Source texts of formatted documents:
>>>>
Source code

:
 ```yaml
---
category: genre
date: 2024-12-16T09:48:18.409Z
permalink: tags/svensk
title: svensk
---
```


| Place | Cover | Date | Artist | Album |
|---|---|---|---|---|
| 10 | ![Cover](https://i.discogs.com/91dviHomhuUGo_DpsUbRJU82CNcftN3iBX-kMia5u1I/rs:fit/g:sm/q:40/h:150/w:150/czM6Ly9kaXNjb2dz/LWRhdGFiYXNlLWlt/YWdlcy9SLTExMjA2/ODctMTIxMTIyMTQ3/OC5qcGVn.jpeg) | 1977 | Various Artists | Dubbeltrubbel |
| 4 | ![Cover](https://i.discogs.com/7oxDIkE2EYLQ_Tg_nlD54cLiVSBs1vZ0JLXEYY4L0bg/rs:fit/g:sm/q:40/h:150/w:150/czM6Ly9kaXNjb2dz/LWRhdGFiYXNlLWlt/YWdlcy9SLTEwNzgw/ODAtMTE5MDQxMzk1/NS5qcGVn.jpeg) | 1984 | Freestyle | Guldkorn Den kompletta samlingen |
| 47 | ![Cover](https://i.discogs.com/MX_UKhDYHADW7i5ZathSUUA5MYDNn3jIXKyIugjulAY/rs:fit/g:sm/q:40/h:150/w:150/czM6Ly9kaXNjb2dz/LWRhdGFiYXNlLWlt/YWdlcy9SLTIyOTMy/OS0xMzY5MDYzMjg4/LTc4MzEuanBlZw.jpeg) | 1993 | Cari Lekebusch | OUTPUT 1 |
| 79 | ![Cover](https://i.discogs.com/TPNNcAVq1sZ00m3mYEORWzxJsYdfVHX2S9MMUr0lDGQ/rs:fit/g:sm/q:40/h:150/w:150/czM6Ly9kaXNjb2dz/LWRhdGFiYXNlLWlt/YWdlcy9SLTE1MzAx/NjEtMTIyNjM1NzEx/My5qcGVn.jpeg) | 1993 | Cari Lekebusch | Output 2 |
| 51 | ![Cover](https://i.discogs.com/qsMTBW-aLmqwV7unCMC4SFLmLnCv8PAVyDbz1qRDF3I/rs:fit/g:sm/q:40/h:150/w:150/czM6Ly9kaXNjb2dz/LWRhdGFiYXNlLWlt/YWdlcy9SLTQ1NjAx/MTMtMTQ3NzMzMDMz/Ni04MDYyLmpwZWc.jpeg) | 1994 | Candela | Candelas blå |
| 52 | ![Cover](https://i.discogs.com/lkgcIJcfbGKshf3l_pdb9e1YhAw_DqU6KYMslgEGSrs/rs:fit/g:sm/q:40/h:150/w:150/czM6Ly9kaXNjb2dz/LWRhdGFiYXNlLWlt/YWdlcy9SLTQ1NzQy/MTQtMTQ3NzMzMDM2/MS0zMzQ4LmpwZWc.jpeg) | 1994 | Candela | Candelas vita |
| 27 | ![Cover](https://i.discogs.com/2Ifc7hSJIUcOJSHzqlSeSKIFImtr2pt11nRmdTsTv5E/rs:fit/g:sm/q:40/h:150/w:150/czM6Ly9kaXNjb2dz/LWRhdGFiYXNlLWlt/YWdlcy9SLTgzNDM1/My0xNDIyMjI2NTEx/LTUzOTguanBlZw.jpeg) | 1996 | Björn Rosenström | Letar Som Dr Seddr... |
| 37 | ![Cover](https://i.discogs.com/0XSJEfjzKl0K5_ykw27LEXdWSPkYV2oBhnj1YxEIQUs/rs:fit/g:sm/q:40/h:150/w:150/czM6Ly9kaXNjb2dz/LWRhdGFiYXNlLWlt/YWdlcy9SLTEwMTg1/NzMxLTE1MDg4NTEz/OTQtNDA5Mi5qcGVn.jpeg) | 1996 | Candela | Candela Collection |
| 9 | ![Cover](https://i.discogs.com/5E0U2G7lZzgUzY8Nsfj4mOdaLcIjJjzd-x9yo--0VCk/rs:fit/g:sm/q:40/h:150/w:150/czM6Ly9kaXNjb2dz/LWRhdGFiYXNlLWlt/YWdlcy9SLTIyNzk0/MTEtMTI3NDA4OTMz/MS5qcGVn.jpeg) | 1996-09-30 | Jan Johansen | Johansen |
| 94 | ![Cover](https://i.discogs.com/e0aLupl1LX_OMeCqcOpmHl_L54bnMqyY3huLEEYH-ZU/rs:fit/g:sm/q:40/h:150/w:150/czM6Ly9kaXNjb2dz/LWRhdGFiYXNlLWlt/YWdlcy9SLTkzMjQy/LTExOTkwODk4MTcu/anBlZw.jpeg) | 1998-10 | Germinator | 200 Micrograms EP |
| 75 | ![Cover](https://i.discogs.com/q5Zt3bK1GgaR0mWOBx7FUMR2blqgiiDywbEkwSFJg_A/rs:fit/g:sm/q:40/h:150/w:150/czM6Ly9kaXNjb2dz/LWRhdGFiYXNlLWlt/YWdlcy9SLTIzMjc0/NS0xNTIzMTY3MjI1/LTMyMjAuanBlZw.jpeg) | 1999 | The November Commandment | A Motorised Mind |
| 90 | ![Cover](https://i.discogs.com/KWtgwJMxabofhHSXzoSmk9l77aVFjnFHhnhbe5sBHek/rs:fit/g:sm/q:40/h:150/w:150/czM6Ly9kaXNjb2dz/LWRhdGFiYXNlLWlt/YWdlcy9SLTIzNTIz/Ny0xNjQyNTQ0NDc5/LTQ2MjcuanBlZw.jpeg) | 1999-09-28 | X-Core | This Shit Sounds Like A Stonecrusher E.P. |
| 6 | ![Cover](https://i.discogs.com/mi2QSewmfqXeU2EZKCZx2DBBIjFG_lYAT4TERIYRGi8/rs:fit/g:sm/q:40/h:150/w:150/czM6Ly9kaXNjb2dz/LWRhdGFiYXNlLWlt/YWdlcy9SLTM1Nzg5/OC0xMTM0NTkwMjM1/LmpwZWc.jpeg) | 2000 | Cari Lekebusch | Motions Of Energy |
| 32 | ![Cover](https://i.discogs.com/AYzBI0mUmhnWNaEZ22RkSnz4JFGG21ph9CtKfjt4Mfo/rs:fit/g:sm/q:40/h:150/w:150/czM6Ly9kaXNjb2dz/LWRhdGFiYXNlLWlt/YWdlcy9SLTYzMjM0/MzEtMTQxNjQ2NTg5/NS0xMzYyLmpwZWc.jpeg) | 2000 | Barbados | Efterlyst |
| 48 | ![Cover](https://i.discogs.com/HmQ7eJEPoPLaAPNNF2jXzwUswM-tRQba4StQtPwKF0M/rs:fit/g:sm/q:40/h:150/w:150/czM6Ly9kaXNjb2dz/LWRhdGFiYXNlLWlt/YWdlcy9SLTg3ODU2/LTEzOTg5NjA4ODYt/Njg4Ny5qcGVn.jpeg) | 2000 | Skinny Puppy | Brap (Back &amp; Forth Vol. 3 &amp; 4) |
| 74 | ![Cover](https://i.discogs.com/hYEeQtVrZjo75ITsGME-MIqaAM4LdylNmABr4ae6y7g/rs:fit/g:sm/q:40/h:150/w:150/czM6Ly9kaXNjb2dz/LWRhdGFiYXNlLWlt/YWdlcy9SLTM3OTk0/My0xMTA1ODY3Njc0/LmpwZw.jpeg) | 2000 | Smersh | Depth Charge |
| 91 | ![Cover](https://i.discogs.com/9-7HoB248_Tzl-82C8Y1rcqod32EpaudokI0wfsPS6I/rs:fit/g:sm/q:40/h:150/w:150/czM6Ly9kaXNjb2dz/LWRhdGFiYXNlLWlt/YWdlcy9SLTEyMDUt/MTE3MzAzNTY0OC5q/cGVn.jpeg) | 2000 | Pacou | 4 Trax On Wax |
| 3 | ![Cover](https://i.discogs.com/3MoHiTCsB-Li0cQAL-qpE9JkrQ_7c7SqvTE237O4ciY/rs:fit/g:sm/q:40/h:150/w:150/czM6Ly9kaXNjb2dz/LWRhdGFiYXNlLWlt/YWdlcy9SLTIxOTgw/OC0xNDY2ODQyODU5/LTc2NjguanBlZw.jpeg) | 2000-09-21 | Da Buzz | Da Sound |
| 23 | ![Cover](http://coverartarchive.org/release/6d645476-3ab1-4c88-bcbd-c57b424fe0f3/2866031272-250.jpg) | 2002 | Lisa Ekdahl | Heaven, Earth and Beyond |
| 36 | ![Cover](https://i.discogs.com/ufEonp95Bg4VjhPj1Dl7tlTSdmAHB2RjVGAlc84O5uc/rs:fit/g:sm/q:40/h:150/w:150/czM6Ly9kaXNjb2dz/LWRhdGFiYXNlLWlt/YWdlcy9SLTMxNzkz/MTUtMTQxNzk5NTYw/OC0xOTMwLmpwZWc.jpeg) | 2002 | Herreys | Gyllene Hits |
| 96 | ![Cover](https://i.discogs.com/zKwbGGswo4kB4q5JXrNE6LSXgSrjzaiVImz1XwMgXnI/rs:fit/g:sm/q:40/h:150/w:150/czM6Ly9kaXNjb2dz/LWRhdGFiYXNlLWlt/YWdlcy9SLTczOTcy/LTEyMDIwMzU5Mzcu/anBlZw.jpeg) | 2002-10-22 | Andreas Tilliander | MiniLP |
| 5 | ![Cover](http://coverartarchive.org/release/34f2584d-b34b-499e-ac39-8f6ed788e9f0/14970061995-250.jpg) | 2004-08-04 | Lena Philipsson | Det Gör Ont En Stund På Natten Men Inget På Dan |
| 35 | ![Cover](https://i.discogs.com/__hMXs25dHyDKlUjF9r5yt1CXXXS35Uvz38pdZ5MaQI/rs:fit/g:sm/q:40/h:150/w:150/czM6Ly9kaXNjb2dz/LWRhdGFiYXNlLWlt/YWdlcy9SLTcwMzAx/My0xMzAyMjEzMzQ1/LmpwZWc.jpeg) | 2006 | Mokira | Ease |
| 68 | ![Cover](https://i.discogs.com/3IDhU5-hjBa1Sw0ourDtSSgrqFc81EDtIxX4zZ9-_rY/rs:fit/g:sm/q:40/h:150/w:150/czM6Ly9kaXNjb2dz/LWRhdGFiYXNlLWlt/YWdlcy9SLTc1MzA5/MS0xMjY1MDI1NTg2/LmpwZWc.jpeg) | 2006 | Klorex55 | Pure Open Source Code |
<<<<
Activity: Of all the entries above, how many lines contain the string "Lekebusch"? Answer with the number only.

Exercise answer: 3